═════ EXCERPTED DATA
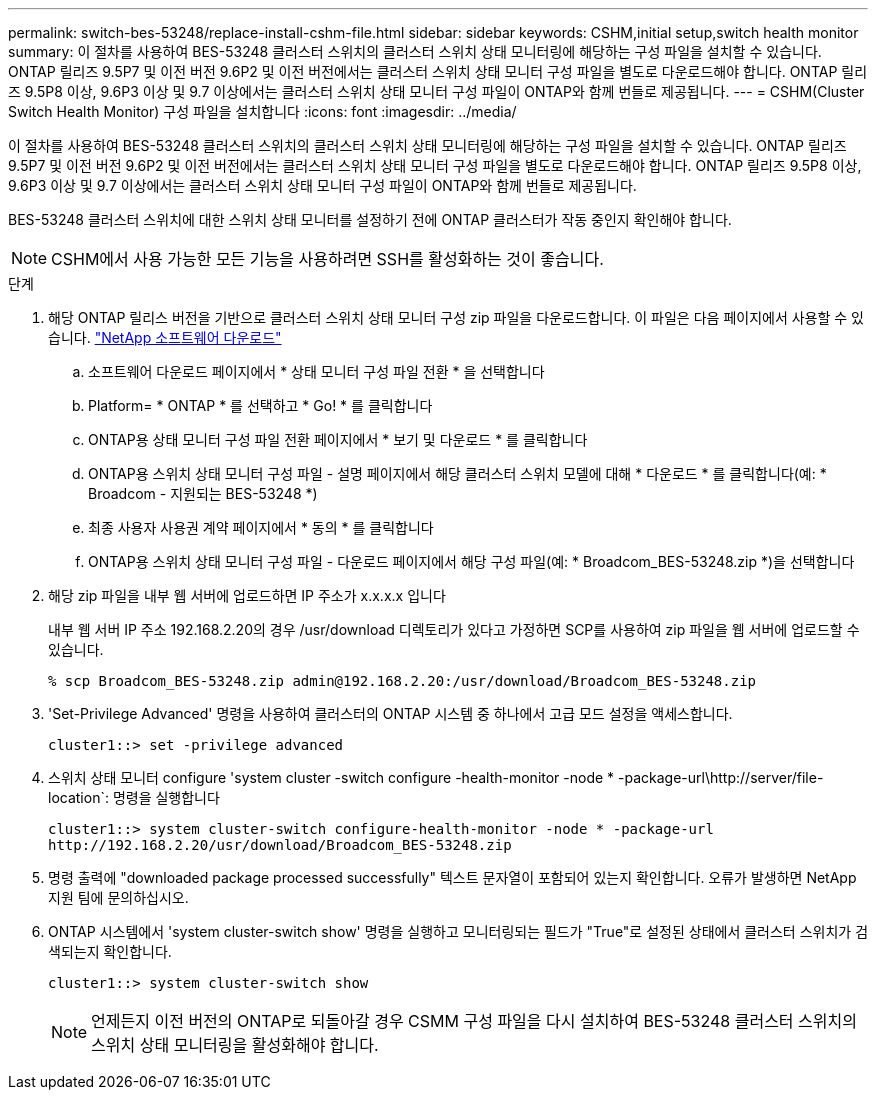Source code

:---
permalink: switch-bes-53248/replace-install-cshm-file.html 
sidebar: sidebar 
keywords: CSHM,initial setup,switch health monitor 
summary: 이 절차를 사용하여 BES-53248 클러스터 스위치의 클러스터 스위치 상태 모니터링에 해당하는 구성 파일을 설치할 수 있습니다. ONTAP 릴리즈 9.5P7 및 이전 버전 9.6P2 및 이전 버전에서는 클러스터 스위치 상태 모니터 구성 파일을 별도로 다운로드해야 합니다. ONTAP 릴리즈 9.5P8 이상, 9.6P3 이상 및 9.7 이상에서는 클러스터 스위치 상태 모니터 구성 파일이 ONTAP와 함께 번들로 제공됩니다. 
---
= CSHM(Cluster Switch Health Monitor) 구성 파일을 설치합니다
:icons: font
:imagesdir: ../media/


[role="lead"]
이 절차를 사용하여 BES-53248 클러스터 스위치의 클러스터 스위치 상태 모니터링에 해당하는 구성 파일을 설치할 수 있습니다. ONTAP 릴리즈 9.5P7 및 이전 버전 9.6P2 및 이전 버전에서는 클러스터 스위치 상태 모니터 구성 파일을 별도로 다운로드해야 합니다. ONTAP 릴리즈 9.5P8 이상, 9.6P3 이상 및 9.7 이상에서는 클러스터 스위치 상태 모니터 구성 파일이 ONTAP와 함께 번들로 제공됩니다.

BES-53248 클러스터 스위치에 대한 스위치 상태 모니터를 설정하기 전에 ONTAP 클러스터가 작동 중인지 확인해야 합니다.


NOTE: CSHM에서 사용 가능한 모든 기능을 사용하려면 SSH를 활성화하는 것이 좋습니다.

.단계
. 해당 ONTAP 릴리스 버전을 기반으로 클러스터 스위치 상태 모니터 구성 zip 파일을 다운로드합니다. 이 파일은 다음 페이지에서 사용할 수 있습니다. https://mysupport.netapp.com/NOW/cgi-bin/software/["NetApp 소프트웨어 다운로드"^]
+
.. 소프트웨어 다운로드 페이지에서 * 상태 모니터 구성 파일 전환 * 을 선택합니다
.. Platform= * ONTAP * 를 선택하고 * Go! * 를 클릭합니다
.. ONTAP용 상태 모니터 구성 파일 전환 페이지에서 * 보기 및 다운로드 * 를 클릭합니다
.. ONTAP용 스위치 상태 모니터 구성 파일 - 설명 페이지에서 해당 클러스터 스위치 모델에 대해 * 다운로드 * 를 클릭합니다(예: * Broadcom - 지원되는 BES-53248 *)
.. 최종 사용자 사용권 계약 페이지에서 * 동의 * 를 클릭합니다
.. ONTAP용 스위치 상태 모니터 구성 파일 - 다운로드 페이지에서 해당 구성 파일(예: * Broadcom_BES-53248.zip *)을 선택합니다


. 해당 zip 파일을 내부 웹 서버에 업로드하면 IP 주소가 x.x.x.x 입니다
+
내부 웹 서버 IP 주소 192.168.2.20의 경우 /usr/download 디렉토리가 있다고 가정하면 SCP를 사용하여 zip 파일을 웹 서버에 업로드할 수 있습니다.

+
[listing]
----
% scp Broadcom_BES-53248.zip admin@192.168.2.20:/usr/download/Broadcom_BES-53248.zip
----
. 'Set-Privilege Advanced' 명령을 사용하여 클러스터의 ONTAP 시스템 중 하나에서 고급 모드 설정을 액세스합니다.
+
[listing]
----
cluster1::> set -privilege advanced
----
. 스위치 상태 모니터 configure 'system cluster -switch configure -health-monitor -node * -package-url\http://server/file-location`: 명령을 실행합니다
+
[listing]
----
cluster1::> system cluster-switch configure-health-monitor -node * -package-url
http://192.168.2.20/usr/download/Broadcom_BES-53248.zip
----
. 명령 출력에 "downloaded package processed successfully" 텍스트 문자열이 포함되어 있는지 확인합니다. 오류가 발생하면 NetApp 지원 팀에 문의하십시오.
. ONTAP 시스템에서 'system cluster-switch show' 명령을 실행하고 모니터링되는 필드가 "True"로 설정된 상태에서 클러스터 스위치가 검색되는지 확인합니다.
+
[listing]
----
cluster1::> system cluster-switch show
----
+

NOTE: 언제든지 이전 버전의 ONTAP로 되돌아갈 경우 CSMM 구성 파일을 다시 설치하여 BES-53248 클러스터 스위치의 스위치 상태 모니터링을 활성화해야 합니다.


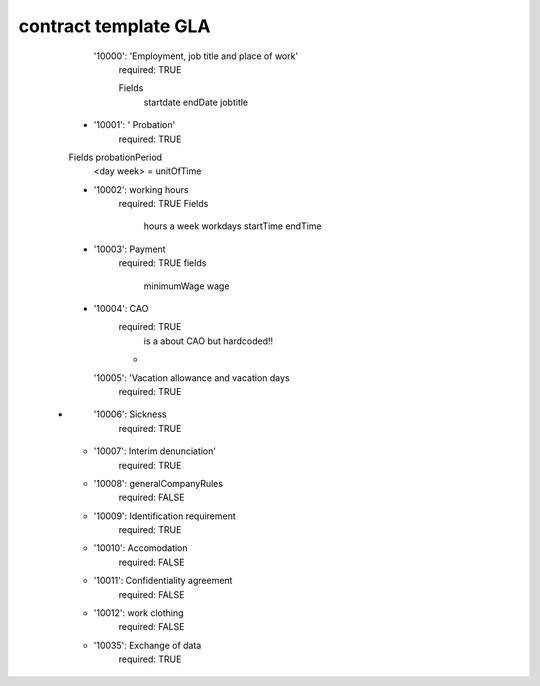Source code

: =======================
contract template  GLA
=======================

      '10000':     'Employment, job title and place of work'
        required: TRUE

        Fields
            startdate
            endDate
            jobtitle
    -
      '10001':  ' Probation'
        required: TRUE

    Fields   probationPeriod
          <day week>   = unitOfTime
    -
      '10002':   working hours
        required: TRUE
        Fields
            hours a week
            workdays
            startTime
            endTime

    -
      '10003': Payment
        required: TRUE
        fields
            minimumWage
            wage
    -
      '10004': CAO
        required: TRUE
            is a about  CAO but hardcoded!!
        -
      '10005': 'Vacation allowance and vacation days
        required: TRUE

   -
      '10006':  Sickness
        required: TRUE

    -
      '10007': Interim denunciation'
        required: TRUE
    -
      '10008':  generalCompanyRules
        required: FALSE
    -
      '10009': Identification requirement
        required: TRUE
    -
      '10010':  Accomodation
        required: FALSE
    -
      '10011': Confidentiality agreement
        required: FALSE
    -
      '10012': work clothing
        required: FALSE
    -
      '10035': Exchange of data
        required: TRUE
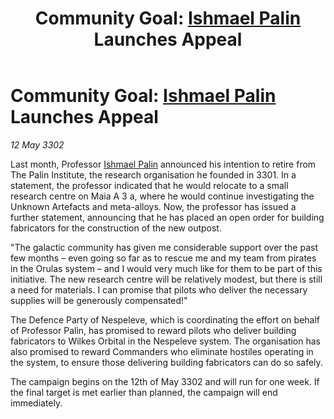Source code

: :PROPERTIES:
:ID:       2edc9733-2eb0-4a58-896a-b26c89f2e508
:END:
#+title: Community Goal: [[id:8f63442a-1f38-457d-857a-38297d732a90][Ishmael Palin]] Launches Appeal
#+filetags: :3302:galnet:

* Community Goal: [[id:8f63442a-1f38-457d-857a-38297d732a90][Ishmael Palin]] Launches Appeal

/12 May 3302/

Last month, Professor [[id:8f63442a-1f38-457d-857a-38297d732a90][Ishmael Palin]] announced his intention to retire from The Palin Institute, the research organisation he founded in 3301. In a statement, the professor indicated that he would relocate to a small research centre on Maia A 3 a, where he would continue investigating the Unknown Artefacts and meta-alloys. Now, the professor has issued a further statement, announcing that he has placed an open order for building fabricators for the construction of the new outpost. 

"The galactic community has given me considerable support over the past few months – even going so far as to rescue me and my team from pirates in the Orulas system – and I would very much like for them to be part of this initiative. The new research centre will be relatively modest, but there is still a need for materials. I can promise that pilots who deliver the necessary supplies will be generously compensated!" 

The Defence Party of Nespeleve, which is coordinating the effort on behalf of Professor Palin, has promised to reward pilots who deliver building fabricators to Wilkes Orbital in the Nespeleve system. The organisation has also promised to reward Commanders who eliminate hostiles operating in the system, to ensure those delivering building fabricators can do so safely. 

The campaign begins on the 12th of May 3302 and will run for one week. If the final target is met earlier than planned, the campaign will end immediately.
══════════
> [WHAT IS NEEDED] Go through the material above and count the lines that include "제공됩니다". Give the number alone.

> [RESPONSE BOX] 2